The influence of AI is becoming apparent in India's IT services sector, resulting in a notable reduction in the value of traditional business deals. These shifts are being observed despite consistent demand for technology services.
India’s leading IT companies are adjusting to the changing market landscape as AI introduces efficiencies that compress deal values. HCLTech's CEO, C Vijayakumar, noted how AI deflation might result in 2% to 3% yearly reductions, highlighting a major shift in pricing structures.
Traditionally valued at $100 million, contracts now hover around $80 million as AI enables tasks to be completed more swiftly and with fewer personnel.
Key players in the IT sector, including Tata Consultancy Services (TCS), Infosys, Wipro, and Tech Mahindra, have all pointed to the same trend.
TCS Chief Executive K Krithivasan expects AI revenues to grow, counteracting the fall in traditional service revenues.
Meanwhile, Infosys's CEO, Salil Parekh, emphasised that AI’s efficiency in tasks such as coding and testing are compressing service values, even as demand remains robust.
As AI takes over routine work, sectors like data, cloud, cybersecurity, and modernisation are witnessing growth, supported by AI enhancements.
HCLTech revealed it is generating approximately $620 million annually from advanced AI services, including AI factories and platform-based solutions.

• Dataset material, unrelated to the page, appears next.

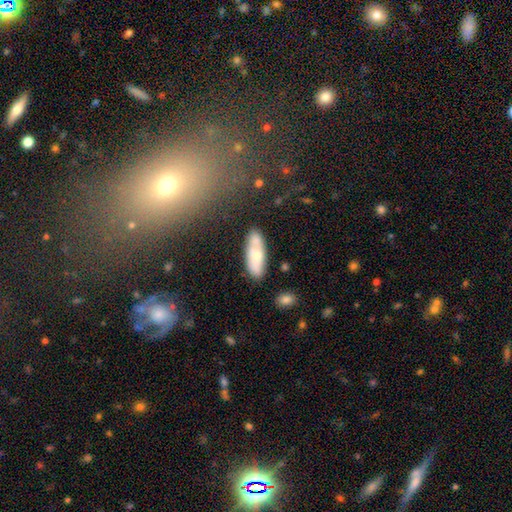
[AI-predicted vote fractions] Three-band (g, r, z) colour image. It shows a smooth galaxy with no disk features (61%) that is in between round and cigar-shaped (61%). Merging: none (69%).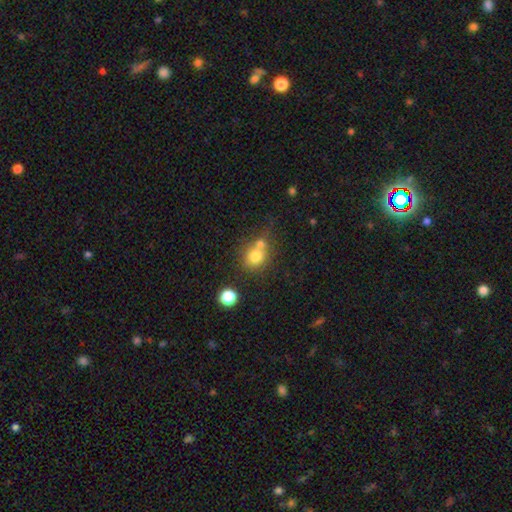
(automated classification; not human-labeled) Smooth or featured? smooth (76%)
How rounded? round (77%)
Merging? merger (43%)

The sector is further witnessing a shift from traditional time-and-material contracts to outcome-based agreements, driven by AI-induced productivity gains.
Read More: Infosys Share Price in Focus; Ties Up with OpenAI for AI Deployment Across Businesses!
AI's integration into Indian IT services is leading to lower deal values as efficiencies are realised. While traditional services feel pricing pressures, new capabilities and revenue streams are emerging, reflecting the sector's adaptive strategies.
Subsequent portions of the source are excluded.